Activity: Copy out each record that follows exactly, and omit any picture you find.

- Opening Delimiter -

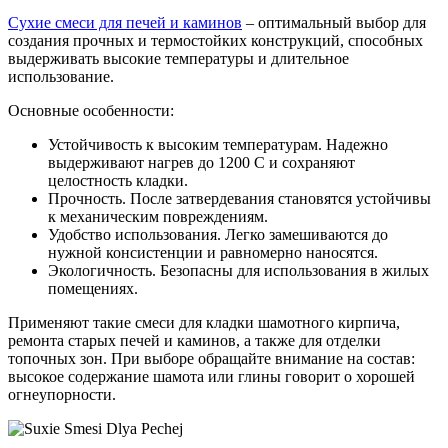
Сухие смеси для печей и каминов
– оптимальный выбор для
создания прочных и термостойких конструкций, способных
выдерживать высокие температуры и длительное
использование.
Основные особенности:
Устойчивость к высоким температурам. Надежно
выдерживают нагрев до 1200 C и сохраняют
целостность кладки.
Прочность. После затвердевания становятся устойчивы
к механическим повреждениям.
Удобство использования. Легко замешиваются до
нужной консистенции и равномерно наносятся.
Экологичность. Безопасны для использования в жилых
помещениях.
Применяют такие смеси для кладки шамотного кирпича,
ремонта старых печей и каминов, а также для отделки
топочных зон. При выборе обращайте внимание на состав:
высокое содержание шамота или глины говорит о хорошей
огнеупорности.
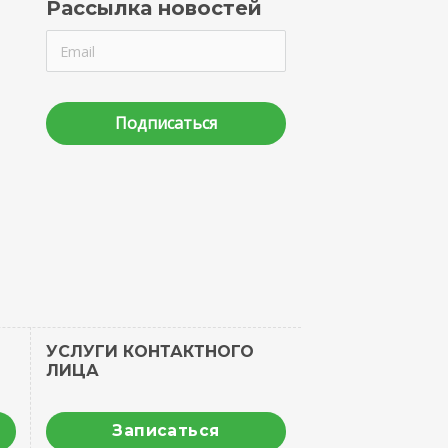
Рассылка новостей
Подписаться
УСЛУГИ КОНТАКТНОГО
ЛИЦА
Записаться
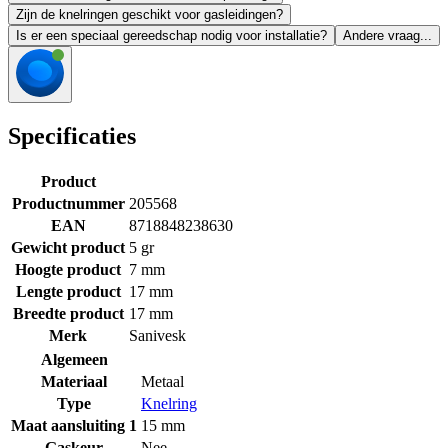
Zijn de knelringen geschikt voor gasleidingen?
Is er een speciaal gereedschap nodig voor installatie?
Andere vraag...
Specificaties
Product
Productnummer
205568
EAN
8718848238630
Gewicht product
5 gr
Hoogte product
7 mm
Lengte product
17 mm
Breedte product
17 mm
Merk
Sanivesk
Algemeen
Materiaal
Metaal
Type
Knelring
Maat aansluiting 1
15 mm
Gaskeur
Nee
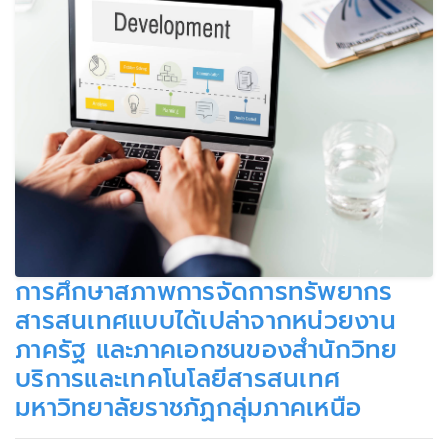
การศึกษาสภาพการจัดการทรัพยากร
สารสนเทศแบบได้เปล่าจากหน่วยงาน
ภาครัฐ และภาคเอกชนของสำนักวิทย
บริการและเทคโนโลยีสารสนเทศ
มหาวิทยาลัยราชภัฏกลุ่มภาคเหนือ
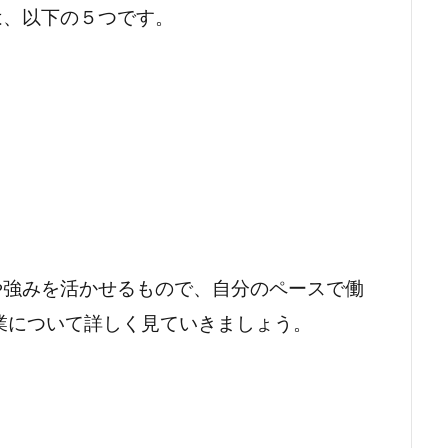
は、以下の５つです。
徴や強みを活かせるもので、自分のペースで働
業について詳しく見ていきましょう。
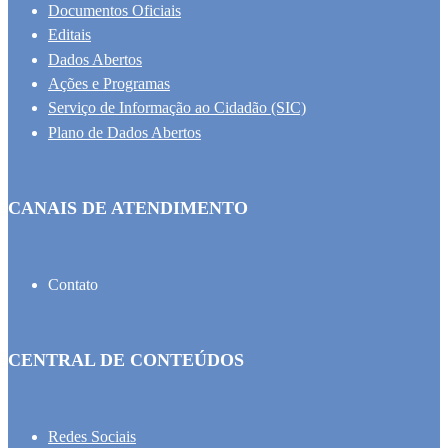
Documentos Oficiais
Editais
Dados Abertos
Ações e Programas
Serviço de Informação ao Cidadão (SIC)
Plano de Dados Abertos
CANAIS DE ATENDIMENTO
Contato
CENTRAL DE CONTEÚDOS
Redes Sociais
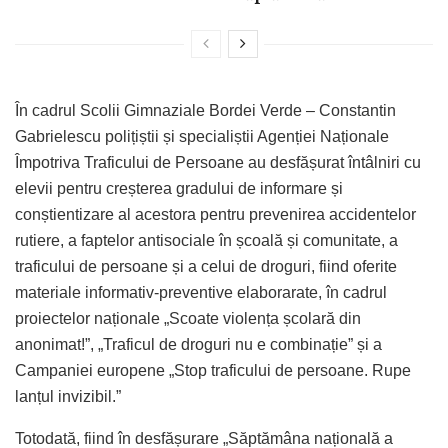
În cadrul Scolii Gimnaziale Bordei Verde – Constantin
Gabrielescu polițiștii și specialiștii Agenției Naționale
Împotriva Traficului de Persoane au desfășurat întâlniri cu
elevii pentru creșterea gradului de informare și
conștientizare al acestora pentru prevenirea accidentelor
rutiere, a faptelor antisociale în școală și comunitate, a
traficului de persoane și a celui de droguri, fiind oferite
materiale informativ-preventive elaborarate, în cadrul
proiectelor naționale „Scoate violența școlară din
anonimat!”, „Traficul de droguri nu e combinație” și a
Campaniei europene „Stop traficului de persoane. Rupe
lanțul invizibil.”
Totodată, fiind în desfășurare „Săptămâna națională a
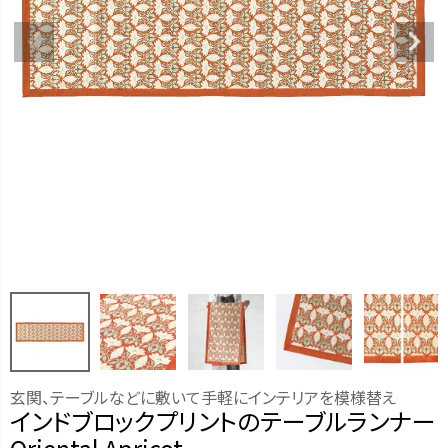
玄関、テーブルなどに敷いて手軽にインテリアを模様替え
インドブロックプリントのテーブルランナー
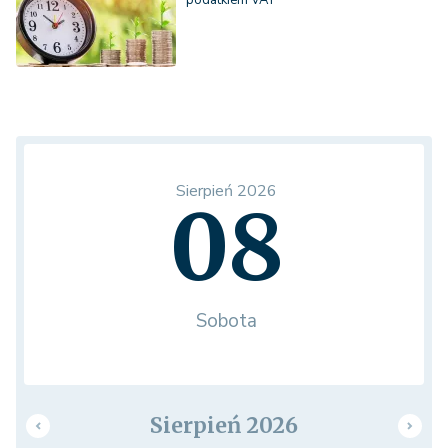
podatkiem VAT
Sierpień 2026
08
Sobota
Sierpień 2026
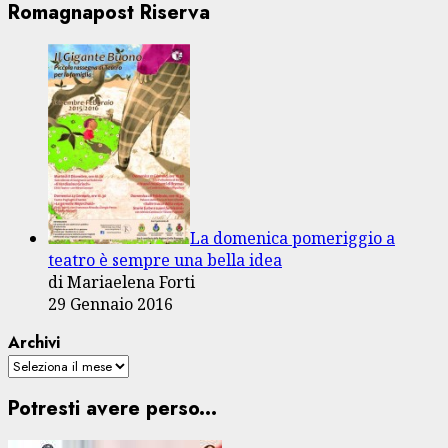
Romagnapost Riserva
La domenica pomeriggio a
teatro è sempre una bella idea
di Mariaelena Forti
29 Gennaio 2016
Archivi
Potresti avere perso...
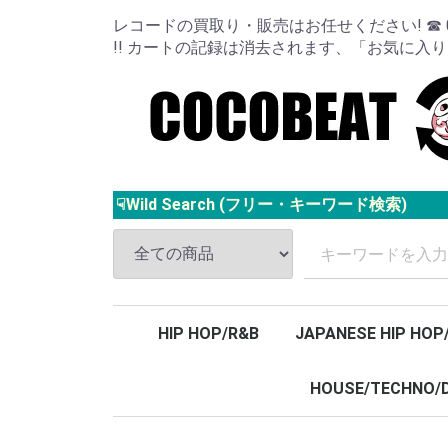
レコードの買取り・販売はお任せください! ☎ 024
!! カートの記録は消去されます、「お気に入
☟Wild Search (フリー・キーワード検索)
HIP HOP/R&B
JAPANESE HIP HOP
HOUSE/TECHNO/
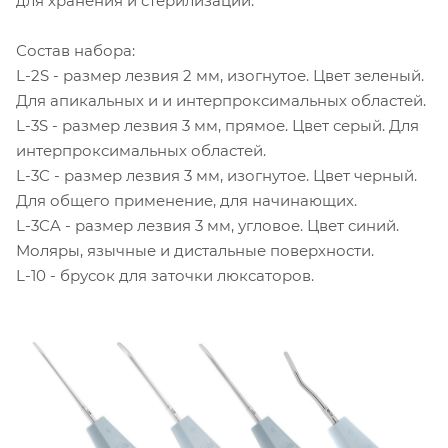
для хранения и стерилизации.
Состав набора:
L-2S - размер лезвия 2 мм, изогнутое. Цвет зеленый.
Для апикальных и и интерпроксимальных областей.
L-3S - размер лезвия 3 мм, прямое. Цвет серый. Для
интерпроксимальных областей.
L-3C - размер лезвия 3 мм, изогнутое. Цвет черный.
Для общего применение, для начинающих.
L-3CA - размер лезвия 3 мм, угловое. Цвет синий.
Моляры, язычные и дистальные поверхности.
L-10 - брусок для заточки люксаторов.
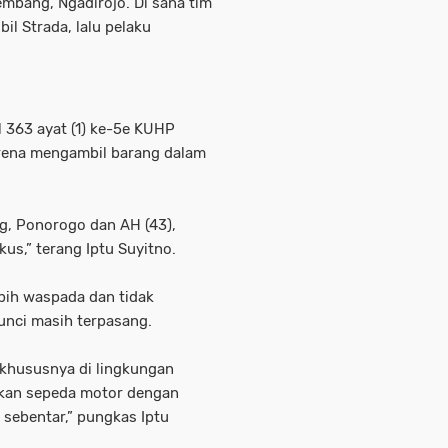
embang, Ngadirojo. Di sana tim
l Strada, lalu pelaku
l 363 ayat (1) ke-5e KUHP
rena mengambil barang dalam
g, Ponorogo dan AH (43),
us,” terang Iptu Suyitno.
bih waspada dan tidak
nci masih terpasang.
, khususnya di lingkungan
kan sepeda motor dengan
 sebentar,” pungkas Iptu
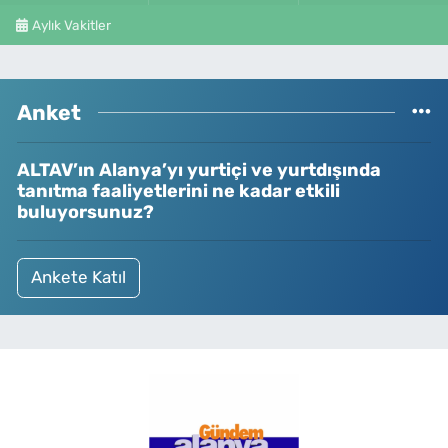
Aylık Vakitler
Anket
ALTAV’ın Alanya’yı yurtiçi ve yurtdışında
tanıtma faaliyetlerini ne kadar etkili
buluyorsunuz?
Ankete Katıl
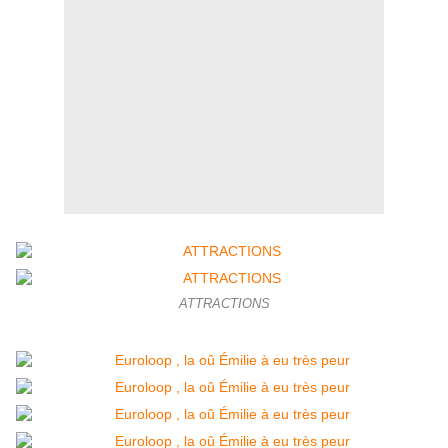
ATTRACTIONS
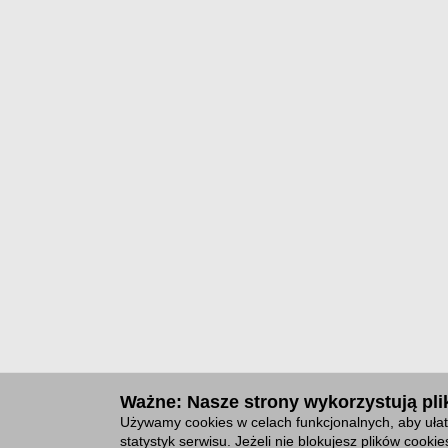
Ważne: Nasze strony wykorzystują plik
Używamy cookies w celach funkcjonalnych, aby ułat
statystyk serwisu. Jeżeli nie blokujesz plików cook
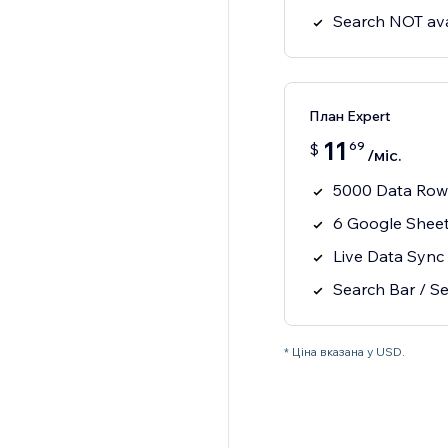
Search NOT ava
План Expert
11
69
$
/міс.
5000 Data Row
6 Google Shee
Live Data Sync
Search Bar / Se
* Ціна вказана у USD.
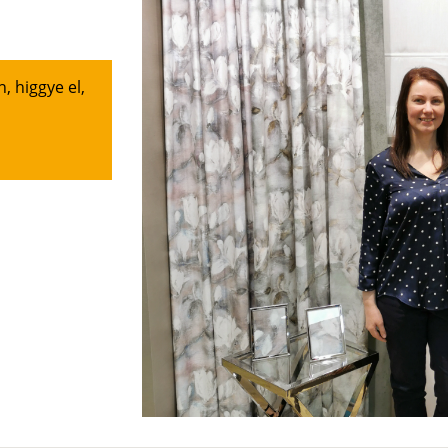
, higgye el,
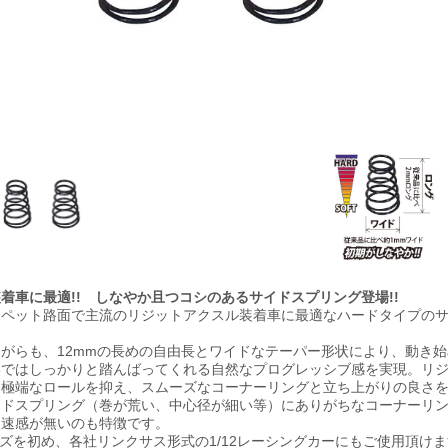
着車に最適!! しなやか且つコシのあるサイドスプリング登場!!
ーペット路面で主流のリジットアクスル装着車に最適なハードタイプの
がらも、12mmの長めの自由長とワイドなテーパー形状により、動き
奥ではしっかりと踏んばってくれる自然なプログレッシブ感を実現。リ
な極端なロールを抑え、スムーズなコーナーリングと立ち上がりの良さ
イドスプリング（巻が荒い、中心径が細い等）にありがちなコーナーリ
失速感が無いのも特徴です。
リーズを初め、各社リンクサス形式の1/12レーシングカーにもご使用頂け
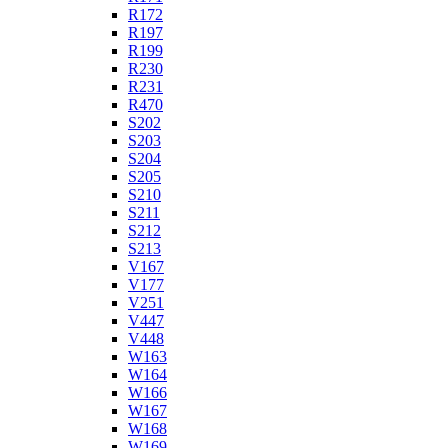
R172
R197
R199
R230
R231
R470
S202
S203
S204
S205
S210
S211
S212
S213
V167
V177
V251
V447
V448
W163
W164
W166
W167
W168
W169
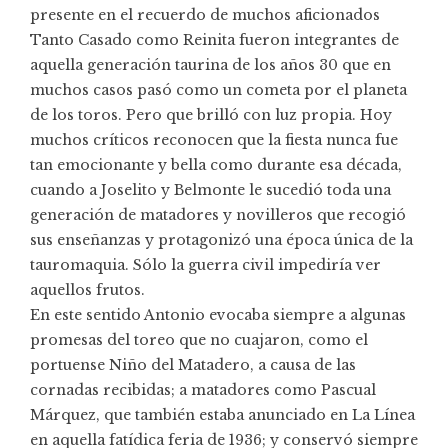
presente en el recuerdo de muchos aficionados
Tanto Casado como Reinita fueron integrantes de
aquella generación taurina de los años 30 que en
muchos casos pasó como un cometa por el planeta
de los toros. Pero que brilló con luz propia. Hoy
muchos críticos reconocen que la fiesta nunca fue
tan emocionante y bella como durante esa década,
cuando a Joselito y Belmonte le sucedió toda una
generación de matadores y novilleros que recogió
sus enseñanzas y protagonizó una época única de la
tauromaquia. Sólo la guerra civil impediría ver
aquellos frutos.
En este sentido Antonio evocaba siempre a algunas
promesas del toreo que no cuajaron, como el
portuense Niño del Matadero, a causa de las
cornadas recibidas; a matadores como Pascual
Márquez, que también estaba anunciado en La Línea
en aquella fatídica feria de 1936; y conservó siempre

- Closing Delimiter -

Response to the task:
Сухие смеси для печей и каминов
– оптимальный выбор для
создания прочных и термостойких конструкций, способных
выдерживать высокие температуры и длительное
использование.
Основные особенности:
Устойчивость к высоким температурам. Надежно
выдерживают нагрев до 1200 C и сохраняют
целостность кладки.
Прочность. После затвердевания становятся устойчивы
к механическим повреждениям.
Удобство использования. Легко замешиваются до
нужной консистенции и равномерно наносятся.
Экологичность. Безопасны для использования в жилых
помещениях.
Применяют такие смеси для кладки шамотного кирпича,
ремонта старых печей и каминов, а также для отделки
топочных зон. При выборе обращайте внимание на состав:
высокое содержание шамота или глины говорит о хорошей
огнеупорности.
Рассылка новостей
Подписаться
УСЛУГИ КОНТАКТНОГО
ЛИЦА
Записаться
Zijn de knelringen geschikt voor gasleidingen?
Is er een speciaal gereedschap nodig voor installatie?
Andere vraag...
Specificaties
Product
Productnummer
205568
EAN
8718848238630
Gewicht product
5 gr
Hoogte product
7 mm
Lengte product
17 mm
Breedte product
17 mm
Merk
Sanivesk
Algemeen
Materiaal
Metaal
Type
Knelring
Maat aansluiting 1
15 mm
Gaskeur
Nee
การศึกษาสภาพการจัดการทรัพยากร
สารสนเทศแบบได้เปล่าจากหน่วยงาน
ภาครัฐ และภาคเอกชนของสำนักวิทย
บริการและเทคโนโลยีสารสนเทศ
มหาวิทยาลัยราชภัฏกลุ่มภาคเหนือ
は、以下の５つです。
徴や強みを活かせるもので、自分のペースで働
業について詳しく見ていきましょう。
Documentos Oficiais
Editais
Dados Abertos
Ações e Programas
Serviço de Informação ao Cidadão (SIC)
Plano de Dados Abertos
CANAIS DE ATENDIMENTO
Contato
CENTRAL DE CONTEÚDOS
Redes Sociais
În cadrul Scolii Gimnaziale Bordei Verde – Constantin
Gabrielescu polițiștii și specialiștii Agenției Naționale
Împotriva Traficului de Persoane au desfășurat întâlniri cu
elevii pentru creșterea gradului de informare și
conștientizare al acestora pentru prevenirea accidentelor
rutiere, a faptelor antisociale în școală și comunitate, a
traficului de persoane și a celui de droguri, fiind oferite
materiale informativ-preventive elaborarate, în cadrul
proiectelor naționale „Scoate violența școlară din
anonimat!”, „Traficul de droguri nu e combinație” și a
Campaniei europene „Stop traficului de persoane. Rupe
lanțul invizibil.”
Totodată, fiind în desfășurare „Săptămâna națională a
玄関、テーブルなどに敷いて手軽にインテリアを模様替え
インドブロックプリントのテーブルランナー
podatkiem VAT
Sierpień 2026
08
Sobota
Sierpień 2026
Romagnapost Riserva
La domenica pomeriggio a
teatro è sempre una bella idea
di Mariaelena Forti
29 Gennaio 2016
Archivi
Potresti avere perso...
レコードの買取り・販売はお任せください! ☎ 024
!! カートの記録は消去されます、「お気に入
☟Wild Search (フリー・キーワード検索)
HIP HOP/R&B
JAPANESE HIP HOP
HOUSE/TECHNO/
для хранения и стерилизации.
Состав набора:
L-2S - размер лезвия 2 мм, изогнутое. Цвет зеленый.
Для апикальных и и интерпроксимальных областей.
L-3S - размер лезвия 3 мм, прямое. Цвет серый. Для
интерпроксимальных областей.
L-3C - размер лезвия 3 мм, изогнутое. Цвет черный.
Для общего применение, для начинающих.
L-3CA - размер лезвия 3 мм, угловое. Цвет синий.
Моляры, язычные и дистальные поверхности.
L-10 - брусок для заточки люксаторов.
embang, Ngadirojo. Di sana tim
l Strada, lalu pelaku
l 363 ayat (1) ke-5e KUHP
rena mengambil barang dalam
g, Ponorogo dan AH (43),
us,” terang Iptu Suyitno.
bih waspada dan tidak
nci masih terpasang.
, khususnya di lingkungan
kan sepeda motor dengan
 sebentar,” pungkas Iptu
Aylık Vakitler
Anket
ALTAV’ın Alanya’yı yurtiçi ve yurtdışında
tanıtma faaliyetlerini ne kadar etkili
buluyorsunuz?
Ankete Katıl
ATTRACTIONS
Ważne: Nasze strony wykorzystują plik
Używamy cookies w celach funkcjonalnych, aby ułat
statystyk serwisu. Jeżeli nie blokujesz plików cook
Search NOT ava
План Expert
11
69
$
/міс.
5000 Data Row
6 Google Shee
Live Data Sync
Search Bar / Se
* Ціна вказана у USD.
, higgye el,
着車に最適!! しなやか且つコシのあるサイドスプリング登場!!
ーペット路面で主流のリジットアクスル装着車に最適なハードタイプの
がらも、12mmの長めの自由長とワイドなテーパー形状により、動き
奥ではしっかりと踏んばってくれる自然なプログレッシブ感を実現。リ
な極端なロールを抑え、スムーズなコーナーリングと立ち上がりの良さ
イドスプリング（巻が荒い、中心径が細い等）にありがちなコーナーリ
失速感が無いのも特徴です。
リーズを初め、各社リンクサス形式の1/12レーシングカーにもご使用頂け
R172
R197
R199
R230
R231
R470
S202
S203
S204
S205
S210
S211
S212
S213
V167
V177
V251
V447
V448
W163
W164
W166
W167
W168
W169
presente en el recuerdo de muchos aficionados
Tanto Casado como Reinita fueron integrantes de
aquella generación taurina de los años 30 que en
muchos casos pasó como un cometa por el planeta
de los toros. Pero que brilló con luz propia. Hoy
muchos críticos reconocen que la fiesta nunca fue
tan emocionante y bella como durante esa década,
cuando a Joselito y Belmonte le sucedió toda una
generación de matadores y novilleros que recogió
sus enseñanzas y protagonizó una época única de la
tauromaquia. Sólo la guerra civil impediría ver
aquellos frutos.
En este sentido Antonio evocaba siempre a algunas
promesas del toreo que no cuajaron, como el
portuense Niño del Matadero, a causa de las
cornadas recibidas; a matadores como Pascual
Márquez, que también estaba anunciado en La Línea
en aquella fatídica feria de 1936; y conservó siempre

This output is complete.